Colaspis floridana is a species of leaf beetle from North America. It mainly occurs in the southeastern United States, including Florida, Georgia, North Carolina, and South Carolina.

==Description==
In the adult stage, Colaspis floridana is a small oval beetle, between 4.0 and 5.5 mm in length. Its color is yellowish-brown to pale reddish-brown, with rows of darker brown punctures on its elytra. It is very similar to the closely related Colaspis brunnea, but is readily distinguished by the first two elytral costae being wider and separated by a single row of punctures.

==Taxonomy==
Colaspis floridana was originally described by Charles Schaeffer in 1933 as a variety of Colaspis brunnea, and was elevated to species rank in 1974 by Doris Blake.

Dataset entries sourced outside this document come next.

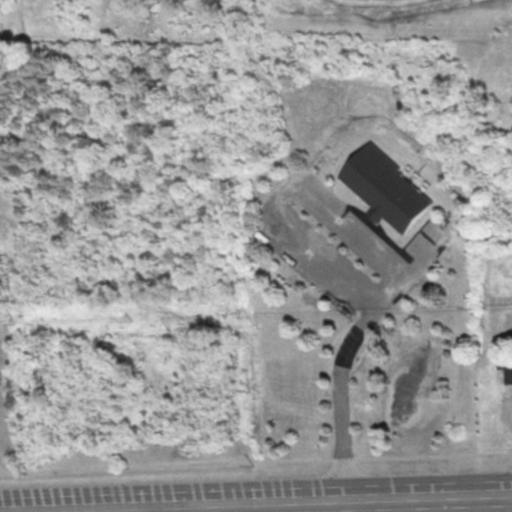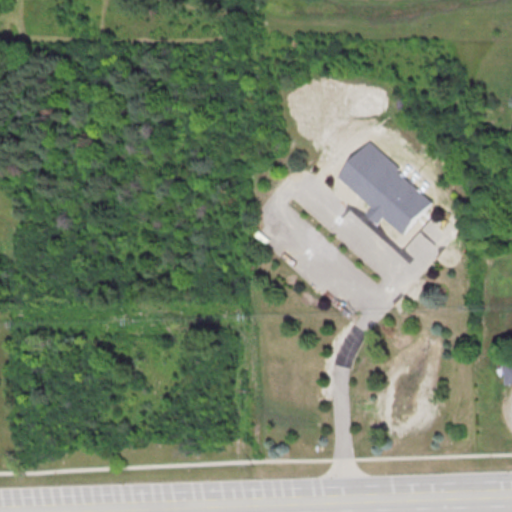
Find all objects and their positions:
building: (389, 194)
building: (393, 194)
road: (374, 251)
road: (423, 254)
building: (508, 372)
building: (507, 373)
road: (255, 461)
road: (256, 502)
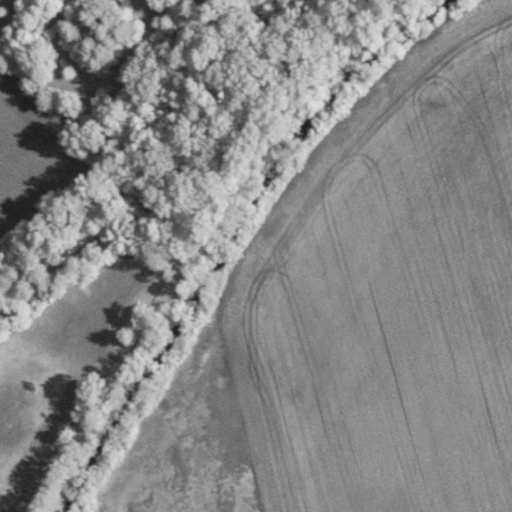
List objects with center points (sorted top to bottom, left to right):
crop: (359, 314)
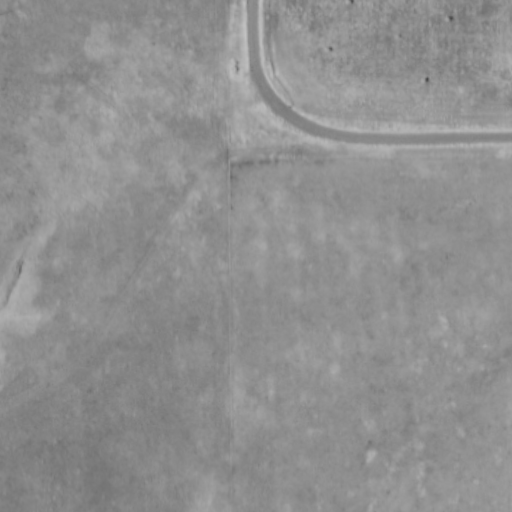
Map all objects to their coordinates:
road: (338, 131)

Another species of Colaspis was mistakenly described under the same name by Blake in 1977; after discovering the error, Edward Riley renamed that species as C. pseudofavosa.
==Biology==
Although little has been published specific to the larval behavior of C. floridana, its life history is likely to be similar to that of closely related species such as C. brunnea, in which the larvae feed underground on roots of grasses and forbs, overwinter underground, and emerge as an adults in the following year. The adult stage feeds on leaves of a wide range of plants, including crop species such as soybean, okra, and peanut, as well as ornamental plants such as rose and crapemyrtle, although it has not been reported as an economically damaging pest.